Now, that's a total revenue increase of $104.9 million. To convert that to Adjusted EBITDA we can look at the 5-year revenues for Calumet and their Adjusted EBITDA. From Morningstar.com, we see that 2008-2013 Adjusted EBITDA was $1.277 billion while total revenues were $19.718 billion. This tells us that 6.47% of sales, over the last 5 years, have been converted into Adjusted EBITDA.

Thus, we can assume that the combined effects of the Royal Purple expansion, Bel-Ray acquisition and Asphalt initiatives, results in an additional $6.8 million, in Adjusted EBITDA.

That puts our final 2014 Adjusted EBITDA estimated at $366.7 million. From this, I project $183.4-$220 million in DCF for a total 2014 distribution coverage ratio of .87-1.05.

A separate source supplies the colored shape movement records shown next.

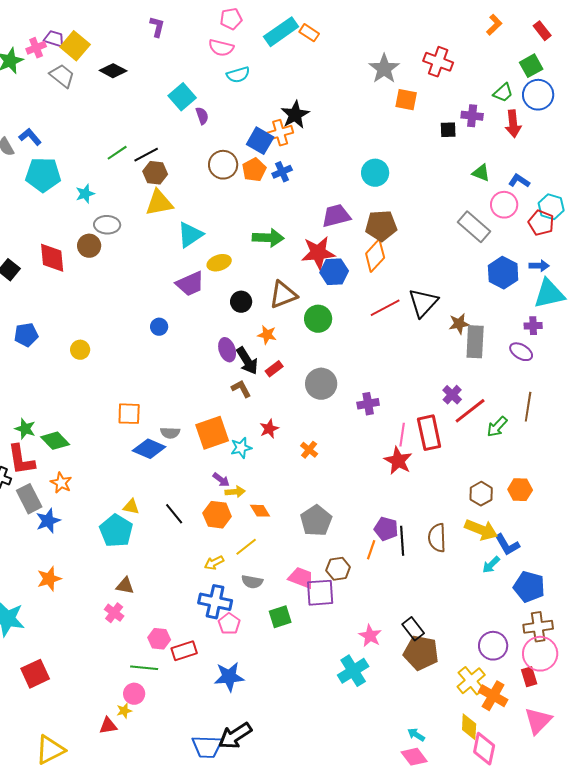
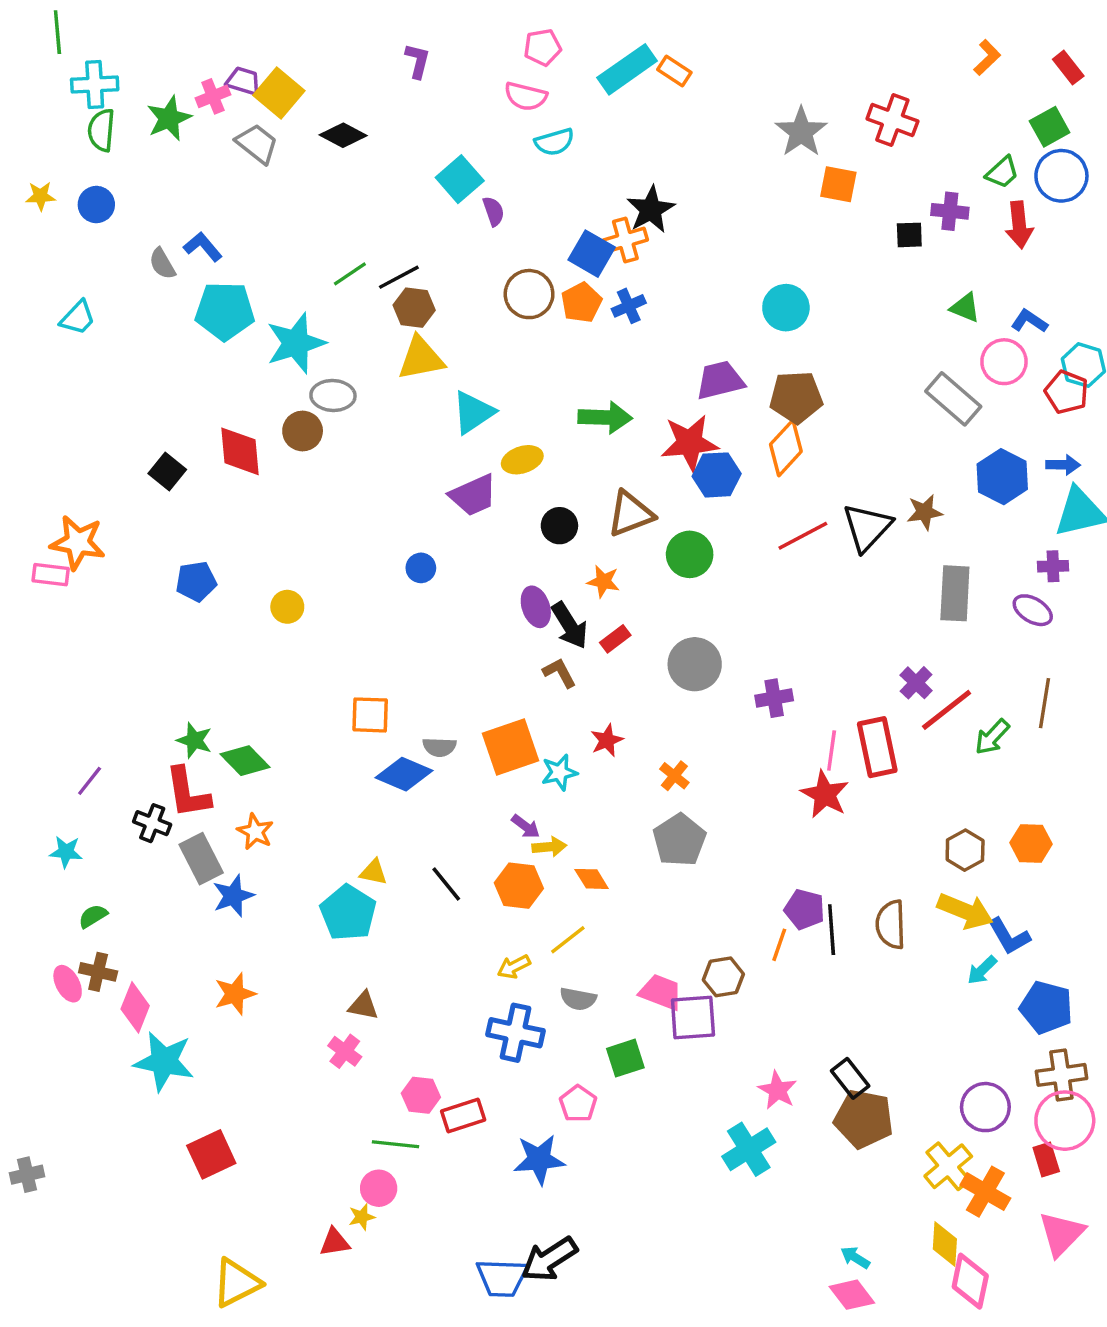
cyan star: (85, 194) -> (296, 343), size x1.8
brown star: (459, 324) -> (925, 512), moved
gray pentagon: (316, 521) -> (679, 840), moved
pink pentagon: (229, 624) -> (578, 1104), moved

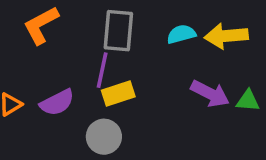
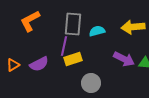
cyan semicircle: (181, 34) -> (97, 31), moved
gray circle: (104, 137) -> (91, 83), moved

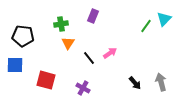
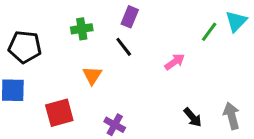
orange triangle: (68, 43) -> (92, 75), moved
pink arrow: (110, 53) -> (175, 62), moved
black line: (89, 58) -> (124, 47), moved
red square: (46, 80) -> (59, 113), turned -30

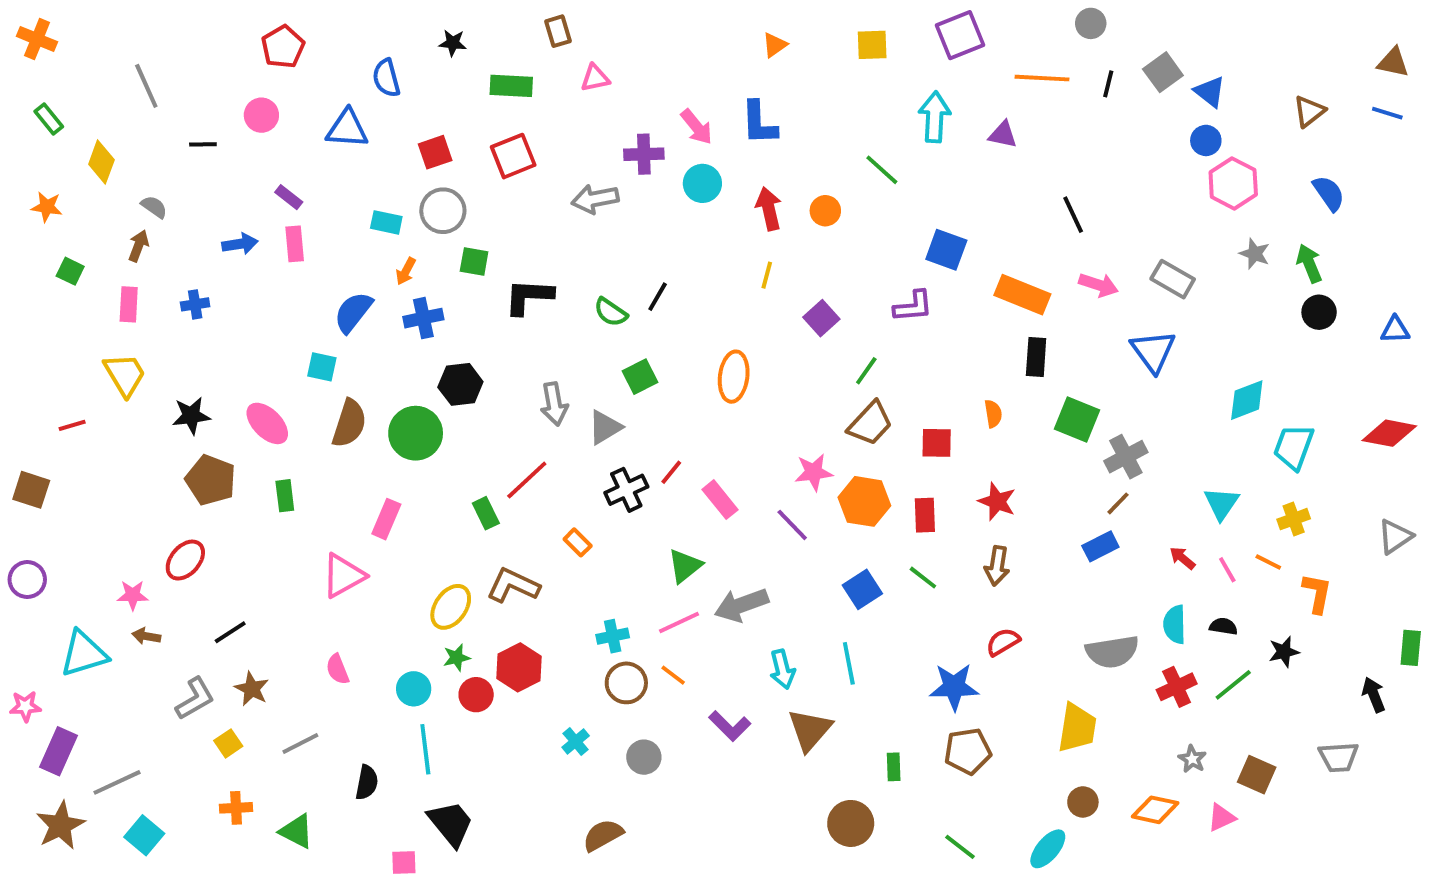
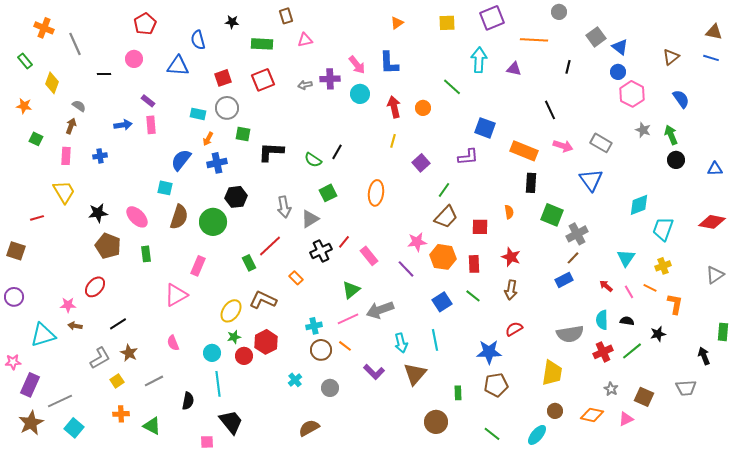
orange cross: (37, 39) -> (44, 28), moved
black line: (1108, 84) -> (568, 67), moved
gray arrow: (595, 199) -> (305, 85), moved, size x0.6

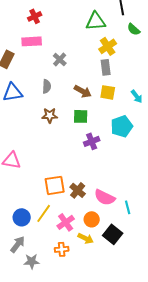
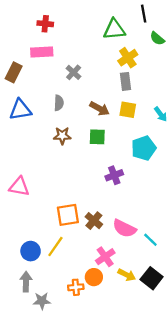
red cross: (35, 16) -> (45, 24), turned 32
purple cross: (92, 141) -> (114, 175), moved
cyan line: (128, 207) -> (150, 240), turned -32
orange circle: (92, 219) -> (94, 277), moved
pink cross: (66, 222) -> (105, 257), moved
black square: (113, 234) -> (152, 278), moved
yellow arrow: (86, 238) -> (127, 275), moved
gray arrow: (18, 244) -> (26, 282), turned -36

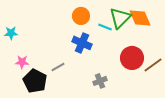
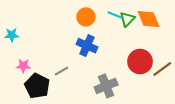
green triangle: (120, 18) -> (127, 19), size x0.7
cyan line: (105, 27) -> (115, 15), moved
gray cross: (100, 81) -> (106, 86), size x1.5

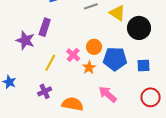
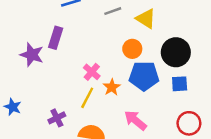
black circle: (139, 28) -> (176, 52), moved
orange circle: (94, 47) -> (132, 49), moved
yellow line: (50, 63) -> (87, 98), moved

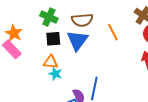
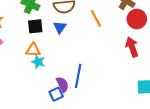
blue triangle: (77, 40) -> (60, 27), size x0.6

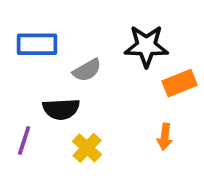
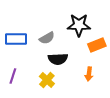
blue rectangle: (37, 44) -> (16, 39), moved
black semicircle: (61, 109) -> (58, 59), moved

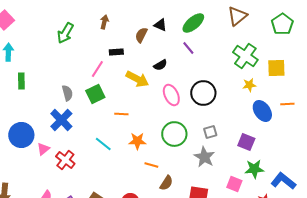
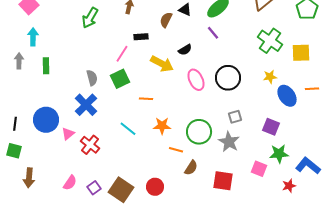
yellow star: (249, 85) -> (270, 77), moved
green circle: (174, 134) -> (199, 132), moved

So the bottom line is this: Calumet has ample liquidity to pay for its massive cap-ex organic investment products, debt service and to cover any potential DCF shortfall to keep the current distribution safe.

Unless management wishes to make any large acquisitions in 2014, greater than $64-$88 million, then there should also be no need for a secondary offering and no distribution cuts.

Of course, during the conference call the Partnership's CEO did mention that the company is always on the lookout for potential acquisitions, and is examining several candidates, but this should not be of a concern for long-term unit holders. The reason is that management only makes acquisitions that are immediately accretive to Adjusted EBITDA, DCF and thus automatically improve the distribution coverage ratio. Therefore, should management make a large acquisition in 2014 and require a secondary offering to do so, the coverage ratio would not suffer, and the risks to the distribution would only decrease further. The unit price would surely decline in the event of a secondary offering, but that would only give long-term unit holders a chance to buy an excellently managed MLP for an even higher yield.

In summary, 2013 marked a very challenging year for Calumet Specialty Partners. Soaring Renewable Energy credit expenses, collapsing margins and quadrennial turnarounds at 3 of its refineries, created a perfect storm of collapsing DCF and a plunging distribution coverage ratio. This called into question the safety of the distribution and perhaps the need for further secondary offerings, both of which would produce short term price drops. The combined threat of these negatives caused the unit price to drop to today's massively undervalued levels. In my opinion, for the reasons given above, 2014 will prove to be a wonderful year for Calumet, and an even better year for investors who have the courage to wait out the current rough patch.

Disclosure: I have no positions in any stocks mentioned, and no plans to initiate any positions within the next 72 hours. I wrote this article myself, and it expresses my own opinions. I am not receiving compensation for it (other than from Seeking Alpha). I have no business relationship with any company whose stock is mentioned in this article.